Der erste Innsbruck-Cup erfreute sich regen Zuschauerinteresses. Abseits des sehenswerten Fußballs kam auch der gute Zweck nicht zu kurz.

Von Adrian Stöckl

Innsbruck –Prestige, wohin das Auge blickte. Das Beste, was Innsbrucks (Amateur)-Fußball zu bieten hatte, fand sich gestern und vorgestern beim ersten Innsbruck Cup in der Reichenau ein. Im Endspiel trafen die favorisierten Wacker Amateure (RLW) auf die SVG Reichenau (UPC).

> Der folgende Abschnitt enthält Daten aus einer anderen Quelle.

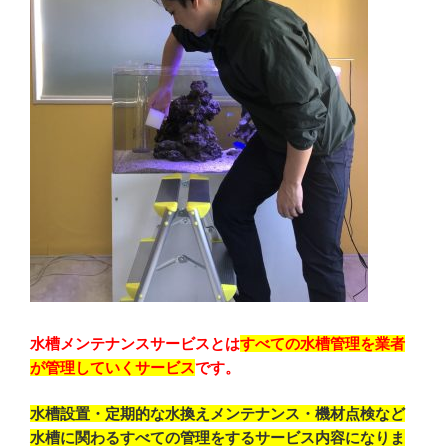
水槽メンテナンスサービスとは
すべての水槽管理を業者
が管理していくサービス
です。
水槽設置・定期的な水換えメンテナンス・機材点検など
水槽に関わるすべての管理をするサービス内容になりま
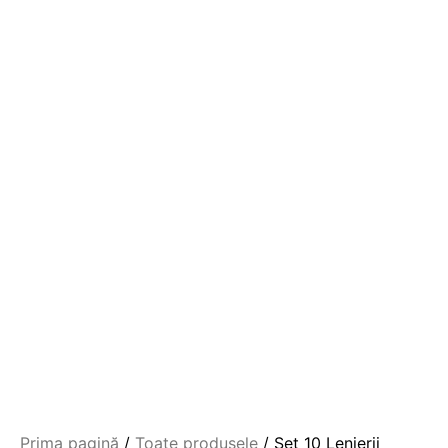
Prima pagină
Toate produsele
Set 10 Lenjerii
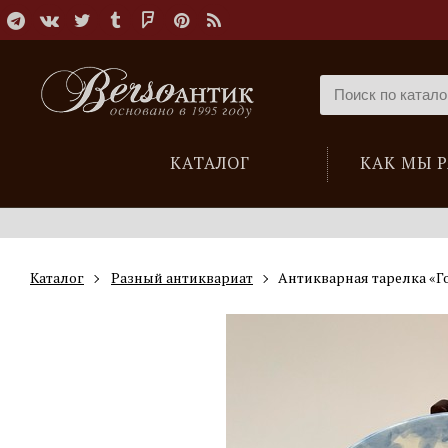
КАТАЛОГ
КАК МЫ 
Каталог
Разный антиквариат
Антикварная тарелка «Г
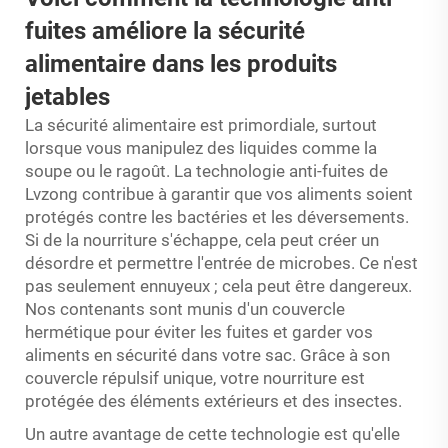
fuites améliore la sécurité
alimentaire dans les produits
jetables
La sécurité alimentaire est primordiale, surtout
lorsque vous manipulez des liquides comme la
soupe ou le ragoût. La technologie anti-fuites de
Lvzong contribue à garantir que vos aliments soient
protégés contre les bactéries et les déversements.
Si de la nourriture s'échappe, cela peut créer un
désordre et permettre l'entrée de microbes. Ce n'est
pas seulement ennuyeux ; cela peut être dangereux.
Nos contenants sont munis d'un couvercle
hermétique pour éviter les fuites et garder vos
aliments en sécurité dans votre sac. Grâce à son
couvercle répulsif unique, votre nourriture est
protégée des éléments extérieurs et des insectes.
Un autre avantage de cette technologie est qu'elle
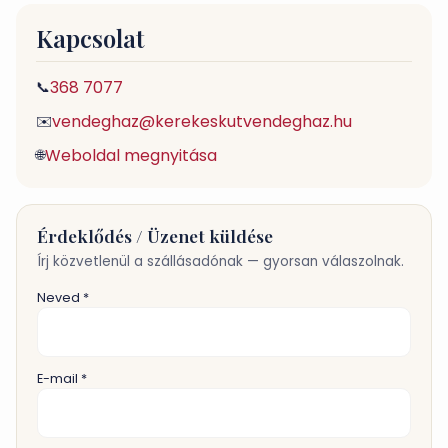
Kapcsolat
368 7077
📞
vendeghaz@kerekeskutvendeghaz.hu
✉️
Weboldal megnyitása
🌐
Érdeklődés / Üzenet küldése
Írj közvetlenül a szállásadónak — gyorsan válaszolnak.
Neved *
E-mail *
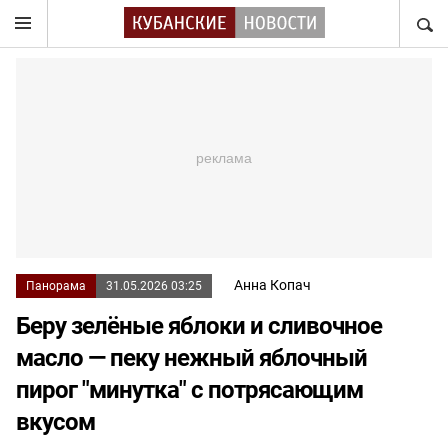
НАЙТ
Анна Копач
Панорама
31.05.2026 03:25
Беру зелёные яблоки и сливочное
масло — пеку нежный яблочный
пирог "минутка" с потрясающим
вкусом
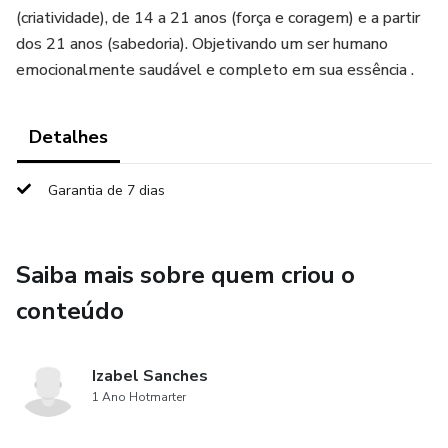
(criatividade), de 14 a 21 anos (força e coragem) e a partir
dos 21 anos (sabedoria). Objetivando um ser humano
emocionalmente saudável e completo em sua essência .
Detalhes
Garantia de 7 dias
Saiba mais sobre quem criou o
conteúdo
Izabel Sanches
1 Ano Hotmarter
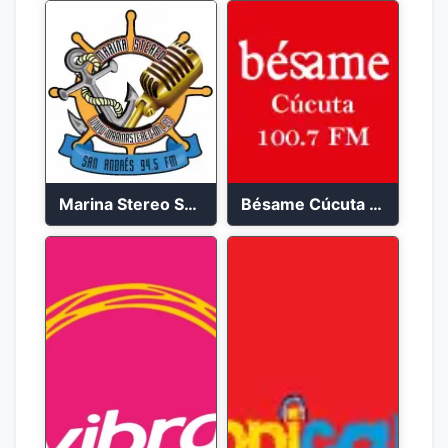
Marina Stereo San Andres 94.5 FM
Bésame Cúcuta en vivo 2023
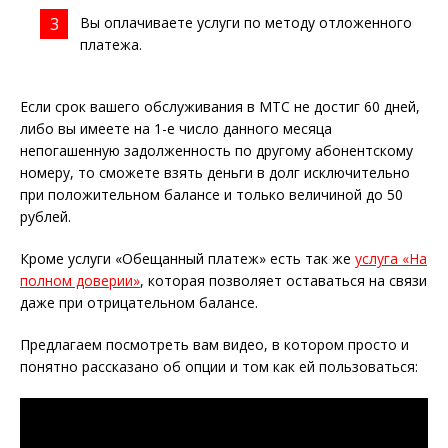
Вы оплачиваете услуги по методу отложенного
платежа.
Если срок вашего обслуживания в МТС не достиг 60 дней,
либо вы имеете на 1-е число данного месяца
непогашенную задолженность по другому абонентскому
номеру, то сможете взять деньги в долг исключительно
при положительном балансе и только величиной до 50
рублей.
Кроме услуги «Обещанный платеж» есть так же
услуга «На
полном доверии»
, которая позволяет оставаться на связи
даже при отрицательном балансе.
Предлагаем посмотреть вам видео, в котором просто и
понятно рассказано об опции и том как ей пользоваться:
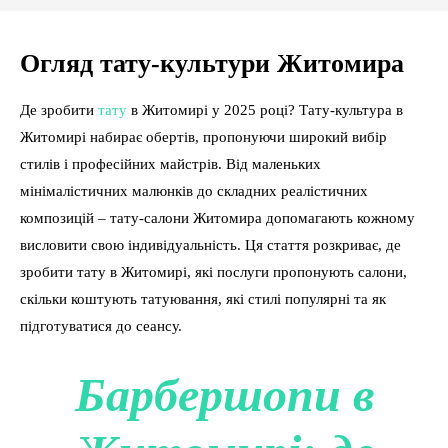
Огляд тату-культури Житомира
Де зробити
тату
в Житомирі у 2025 році? Тату-культура в
Житомирі набирає обертів, пропонуючи широкий вибір
стилів і професійних майстрів. Від маленьких
мінімалістичних малюнків до складних реалістичних
композицій – тату-салони Житомира допомагають кожному
висловити свою індивідуальність. Ця стаття розкриває, де
зробити тату в Житомирі, які послуги пропонують салони,
скільки коштують татуювання, які стилі популярні та як
підготуватися до сеансу.
Барбершопи в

Bei den von Thomas Grumser gecoachten Wackerfohlen half am Samstag bereits Simon Piesinger aus, gestern schnupperte Daniel Brauneis Amateurluft. Doch zum Finale: Beide Teams begannen forsch, von Zurückhaltung keine Spur. Mario Haslacher sorgte bereits in der vierten Minute für die Führung der Gastgeber. Erst in der 44. Minute glich Max Hofer mit einem sehenswerten Kopfball aus. Als sich jeder schon auf ein Elfmeterschießen einstellte, traf Patrick Steinkellner etwas glücklich zum 2:1-Siegtreffer. Sowohl der siegreiche Reichenau-Trainer Flo Schwarz als auch Grumser waren mit dem Turnier zufrieden: „Eine sehr gute Idee. Das Niveau war gut“, gaben die beiden unisono von sich. „Ich freue mich bereits aufs nächste Jahr“, fügte Schwarz an.

Aber nicht nur auf, auch abseits des Platzes wurde den zahlreichen Zuschauern etwas geboten. So spielte der Club of Masters gespickt mit einiger Prominenz gegen ein Star-Sportwetten-Allstar-Team. Die kickboxenden Weinoldzwillinge lieferten eine amüsante Showeinlage ab. Auch Organisator Georg Herrmann war rundum zufrieden: „Ansprechende Leistungen, topbesetzte Schiris, und der soziale Aspekt kam auch nicht zu kurz. Ein Fußballfamilienfest. Wiederholung garantiert.“ Nächstes Jahr am Sportplatz der SPG IBK West.